The new, bipartisan budget deal in Congress – crafted to avert another government shutdown – could have a ‘surprise’ effect: It could lead to higher interest rates in 2014.
- The big reason is that it opens the door for the Federal Reserve to begin tapering its bond-buying economic stimulus. This fall, just before the shutdown, the Fed backed off on tapering, a move the market had already anticipated with higher interest rates. Part of the Fed’s reasoning was the budgetary gridlock and its possible effect on the U.S. economy.

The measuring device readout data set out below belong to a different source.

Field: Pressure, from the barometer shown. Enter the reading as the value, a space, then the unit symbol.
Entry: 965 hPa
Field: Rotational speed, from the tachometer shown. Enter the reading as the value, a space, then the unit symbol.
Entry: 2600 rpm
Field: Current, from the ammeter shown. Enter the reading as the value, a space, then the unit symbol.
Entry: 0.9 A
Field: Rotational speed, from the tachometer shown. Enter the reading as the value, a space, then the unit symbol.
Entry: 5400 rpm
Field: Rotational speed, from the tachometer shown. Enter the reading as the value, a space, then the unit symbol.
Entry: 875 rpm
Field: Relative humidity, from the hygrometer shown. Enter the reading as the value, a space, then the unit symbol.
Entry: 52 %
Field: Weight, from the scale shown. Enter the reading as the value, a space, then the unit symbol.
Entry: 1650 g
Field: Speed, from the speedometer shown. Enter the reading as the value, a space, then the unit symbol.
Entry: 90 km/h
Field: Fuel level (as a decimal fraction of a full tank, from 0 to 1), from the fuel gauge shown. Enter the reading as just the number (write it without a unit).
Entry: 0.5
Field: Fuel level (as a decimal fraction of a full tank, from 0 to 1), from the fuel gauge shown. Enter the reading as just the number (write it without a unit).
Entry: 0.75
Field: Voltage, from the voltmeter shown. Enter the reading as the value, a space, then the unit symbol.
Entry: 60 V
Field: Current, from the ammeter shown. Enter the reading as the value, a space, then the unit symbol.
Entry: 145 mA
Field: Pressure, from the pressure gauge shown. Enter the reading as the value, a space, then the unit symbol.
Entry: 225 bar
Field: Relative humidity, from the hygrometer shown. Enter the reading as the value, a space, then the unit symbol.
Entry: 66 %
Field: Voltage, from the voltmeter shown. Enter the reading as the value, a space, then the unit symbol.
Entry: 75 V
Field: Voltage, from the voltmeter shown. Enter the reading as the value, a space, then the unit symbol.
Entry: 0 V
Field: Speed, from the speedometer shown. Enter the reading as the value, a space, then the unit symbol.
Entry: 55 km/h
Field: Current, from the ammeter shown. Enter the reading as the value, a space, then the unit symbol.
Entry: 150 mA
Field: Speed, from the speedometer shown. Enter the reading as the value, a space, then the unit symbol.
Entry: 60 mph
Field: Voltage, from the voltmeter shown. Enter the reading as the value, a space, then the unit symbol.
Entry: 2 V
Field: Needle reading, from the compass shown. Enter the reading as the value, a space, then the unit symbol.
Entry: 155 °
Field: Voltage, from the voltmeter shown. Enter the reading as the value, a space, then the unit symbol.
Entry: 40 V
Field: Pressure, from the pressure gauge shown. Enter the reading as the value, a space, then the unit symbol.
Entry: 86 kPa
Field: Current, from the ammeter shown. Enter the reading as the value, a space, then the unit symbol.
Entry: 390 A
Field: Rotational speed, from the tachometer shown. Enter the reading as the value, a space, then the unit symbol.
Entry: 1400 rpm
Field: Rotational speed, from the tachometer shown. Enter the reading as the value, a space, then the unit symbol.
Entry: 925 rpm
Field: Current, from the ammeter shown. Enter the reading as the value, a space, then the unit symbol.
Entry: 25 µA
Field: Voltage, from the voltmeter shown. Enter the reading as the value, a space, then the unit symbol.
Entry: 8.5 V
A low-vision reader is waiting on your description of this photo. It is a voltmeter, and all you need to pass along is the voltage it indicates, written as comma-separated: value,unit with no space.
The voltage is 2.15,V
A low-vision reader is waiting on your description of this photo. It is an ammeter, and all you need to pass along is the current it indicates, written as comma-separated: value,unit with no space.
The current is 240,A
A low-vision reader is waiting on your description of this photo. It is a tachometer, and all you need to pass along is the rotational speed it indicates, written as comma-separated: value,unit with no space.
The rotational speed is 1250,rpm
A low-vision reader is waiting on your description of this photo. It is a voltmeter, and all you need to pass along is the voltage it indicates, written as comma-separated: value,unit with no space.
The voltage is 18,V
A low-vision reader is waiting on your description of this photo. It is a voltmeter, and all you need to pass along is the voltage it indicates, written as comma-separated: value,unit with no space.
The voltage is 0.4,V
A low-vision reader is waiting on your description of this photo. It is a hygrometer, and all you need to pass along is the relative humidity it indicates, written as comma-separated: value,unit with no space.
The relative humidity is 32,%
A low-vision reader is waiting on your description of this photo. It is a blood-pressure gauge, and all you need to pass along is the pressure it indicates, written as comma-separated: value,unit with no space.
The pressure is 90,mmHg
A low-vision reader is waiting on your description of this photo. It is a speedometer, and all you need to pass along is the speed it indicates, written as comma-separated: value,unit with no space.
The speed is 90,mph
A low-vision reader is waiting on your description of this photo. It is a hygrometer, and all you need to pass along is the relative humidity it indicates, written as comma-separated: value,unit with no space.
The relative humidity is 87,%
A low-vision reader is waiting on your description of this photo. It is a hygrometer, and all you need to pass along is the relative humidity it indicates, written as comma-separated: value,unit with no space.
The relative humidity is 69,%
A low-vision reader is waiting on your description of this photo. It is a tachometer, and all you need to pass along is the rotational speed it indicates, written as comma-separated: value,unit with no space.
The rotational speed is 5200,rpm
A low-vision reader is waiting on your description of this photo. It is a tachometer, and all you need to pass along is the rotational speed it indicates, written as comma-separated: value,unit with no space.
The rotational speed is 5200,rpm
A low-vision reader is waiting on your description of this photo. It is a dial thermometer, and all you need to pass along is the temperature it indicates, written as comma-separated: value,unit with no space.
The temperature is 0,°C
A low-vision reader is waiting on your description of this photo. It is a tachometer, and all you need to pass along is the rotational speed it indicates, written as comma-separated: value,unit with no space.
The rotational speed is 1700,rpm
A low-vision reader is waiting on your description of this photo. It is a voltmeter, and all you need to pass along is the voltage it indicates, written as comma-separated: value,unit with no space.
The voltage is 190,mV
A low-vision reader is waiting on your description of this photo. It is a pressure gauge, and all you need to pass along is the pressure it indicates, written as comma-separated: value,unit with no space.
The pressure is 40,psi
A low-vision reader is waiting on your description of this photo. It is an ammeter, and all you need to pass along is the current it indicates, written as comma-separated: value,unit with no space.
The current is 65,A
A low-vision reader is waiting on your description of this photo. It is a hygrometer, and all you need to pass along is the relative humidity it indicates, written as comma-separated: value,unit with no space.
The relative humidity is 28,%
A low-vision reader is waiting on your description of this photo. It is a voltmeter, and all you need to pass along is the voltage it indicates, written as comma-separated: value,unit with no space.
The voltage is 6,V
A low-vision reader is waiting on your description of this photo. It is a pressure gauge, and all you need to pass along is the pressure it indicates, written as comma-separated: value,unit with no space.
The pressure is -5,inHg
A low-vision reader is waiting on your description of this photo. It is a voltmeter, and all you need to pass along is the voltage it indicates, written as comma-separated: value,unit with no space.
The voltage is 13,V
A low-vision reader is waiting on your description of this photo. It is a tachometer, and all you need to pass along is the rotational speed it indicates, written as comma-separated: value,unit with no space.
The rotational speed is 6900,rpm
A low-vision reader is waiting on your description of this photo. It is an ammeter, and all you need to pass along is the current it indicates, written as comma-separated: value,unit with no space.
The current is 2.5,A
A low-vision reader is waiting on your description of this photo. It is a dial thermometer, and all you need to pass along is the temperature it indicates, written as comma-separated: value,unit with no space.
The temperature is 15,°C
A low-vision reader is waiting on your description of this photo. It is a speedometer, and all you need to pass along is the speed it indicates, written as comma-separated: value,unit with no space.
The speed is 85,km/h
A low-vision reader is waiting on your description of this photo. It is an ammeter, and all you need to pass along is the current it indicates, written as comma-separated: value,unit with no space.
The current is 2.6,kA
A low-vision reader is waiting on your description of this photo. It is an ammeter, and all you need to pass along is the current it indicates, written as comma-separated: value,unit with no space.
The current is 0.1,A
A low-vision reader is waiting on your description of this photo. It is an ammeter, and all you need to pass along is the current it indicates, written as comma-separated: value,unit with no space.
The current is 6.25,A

Now, with that threat apparently gone, the Fed has a freer hand to begin the tapering, which should in turn cause Treasury rates to rise.
- Also the budget deal does nothing to slow down government spending, it just rearranges it. But it does soften the blow of coming sequester cuts to defense spending, which should in turn help the economy continue improving. This also opens the door to tapering.
From a Wall Street Journal report:
“The budget deal takes away uncertainty and the deal adds to spending marginally which should help economic growth be a bit stronger than expected next year,” said Thomas Roth, executive director in the U.S. government bond trading group at Mitsubishi UFJ Securities (USA) Inc. in New York.
I was surprised Wednesday that the TIPS market reacted to the budget deal with a yawn. The TIP ETF dropped about 0.1%, a meaningless move after trading slightly higher through the day.
But yields have risen noticeably as the budget deal became more likely. The 10-year nominal Treasury is yielding 2.86%, 12 basis points off the high for the year – 2.98% on Sept. 5. The 10-year TIPS is yielding 0.71%, 21 basis points off its high – 0.92% on Sept. 5.
So far, TIPS yields haven’t made a ‘giant’ move in reaction, but the trend is up. The 10-year inflation breakeven point stands at 2.15%, better than it has been recently.